Evidence of age could be supplied by a birth certificate, a religious or hospital record, or a passport. He returned to the office of Miriam Skizzen
with a request for his birth certificate. Who do you think I am, she said, bristling at what Joey thought was a routine request. Who do you think I am? a clerk of the city? a recorder of deeds? This is not the house of courts. Days went by during which Joey kept a prudent silence but an intimidating presence. From a shoe box, wrapped in rubber bands that the postman had once slipped around bundles of mail, she withdrew an official-looking paper—not a birth certificate but a hospital record of the arrival at a London lying-in of one Yussel Fixel, infant, to Yankel and Miriam Fixel, weight six pounds five ounces, baby blue eyes, trace of brown hair, print of foot. Oooh, look at that, so small!
Liberal feelings, a desire to help the unfortunate, led to sloppy record keeping and sorry observation of the law, with the present confusion its unhappy result. If he submitted this certificate as proof of who he was (“who” is good, he heard Ms. Bruss say), he’d be Yussel Fixel forever—butt of jokes, object of scorn and derision, laughingstock. Yussel. Yussel. Yussel. Mother of God, Miriam exclaimed, I am a Mother Fixel. Undo this calamity, Joey, do undo it please, undo it, she said, unaware of any oddness in her words. He stared, as if thoughtful, at the unbanded box and the wormy rolls of elastic. It can’t be undone, he told her, but it can be ignored.
Just then a bit of grammar bit him: “as proof of whom” or “who he was”? What would Ms. Bruss say? Stay with “who he was.” That had been a close call. It would not do to be caught in an un-Americanism. And be found out.
An applicant for an original social security number card must submit documentary evidence of … true identity
.
Ignoring statements and citations was a skill both Fixels had perfected. They would quite forget this shitty piece of paper: fold it as it had been folded, slip it back into its box, lid it, and snap rubber bands about its cardboard bulk, six to each end, find a remote spot to lodge it, stiffen their backs before decisively turning them, pinch each nose, squinch each eye, zip up lips, shutter minds. The carton with its new elasticated cover would be shelved in a closet behind hats, gloves, and mufflers, so that soon—thus wooled, furred, and felted—it would cease to exist. However, the fix Joey found himself in would not hide itself away as simply.

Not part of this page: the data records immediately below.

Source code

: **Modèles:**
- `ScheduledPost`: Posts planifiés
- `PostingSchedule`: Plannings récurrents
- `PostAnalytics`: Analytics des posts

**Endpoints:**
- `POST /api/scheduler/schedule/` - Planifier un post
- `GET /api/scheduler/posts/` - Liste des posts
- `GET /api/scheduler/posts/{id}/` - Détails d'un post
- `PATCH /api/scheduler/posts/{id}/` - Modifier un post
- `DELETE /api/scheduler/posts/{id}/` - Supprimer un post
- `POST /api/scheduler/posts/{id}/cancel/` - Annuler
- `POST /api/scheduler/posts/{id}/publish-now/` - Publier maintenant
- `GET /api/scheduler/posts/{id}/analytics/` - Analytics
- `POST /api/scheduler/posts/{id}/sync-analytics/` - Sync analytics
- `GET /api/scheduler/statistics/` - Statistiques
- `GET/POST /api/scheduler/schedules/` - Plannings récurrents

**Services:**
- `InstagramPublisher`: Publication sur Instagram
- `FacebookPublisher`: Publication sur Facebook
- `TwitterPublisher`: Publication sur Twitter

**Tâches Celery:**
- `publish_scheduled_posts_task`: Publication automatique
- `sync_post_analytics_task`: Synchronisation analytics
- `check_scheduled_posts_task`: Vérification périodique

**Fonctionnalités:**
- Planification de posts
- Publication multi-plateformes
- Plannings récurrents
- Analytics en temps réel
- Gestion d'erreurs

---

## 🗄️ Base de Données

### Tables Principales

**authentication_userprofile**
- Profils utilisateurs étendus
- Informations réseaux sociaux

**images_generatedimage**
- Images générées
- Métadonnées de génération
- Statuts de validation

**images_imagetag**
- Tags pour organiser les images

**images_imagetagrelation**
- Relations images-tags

He would need a new “true identity.” Further research, which Joey sullenly undertook, suggested that the salary Miriam had ridiculed was probably so small he would not have to file a tax return, or the library to admit the presence of his person to any authority. Joey could catalog and shelve as if he had rung the doorbell and asked to rake the lawn of its leaves. Moreover, driver’s licenses were regularly used to cash checks or to prove your age if you wished admission to a dance hall, bar, or club, and they did not have to have your sosec number on them. However, if your license number wasn’t your sosec number, wouldn’t that be suspicious? But at a glance, who would know? He had to manage a license somehow. To have an identity in this country you had to be considered capable of driving a car. Otherwise you had to have a husband who did. And if you opened an account at a bank, you would soon receive, in the mail, an application for a credit card. Your identity would then be as secure as a dime in a dollar.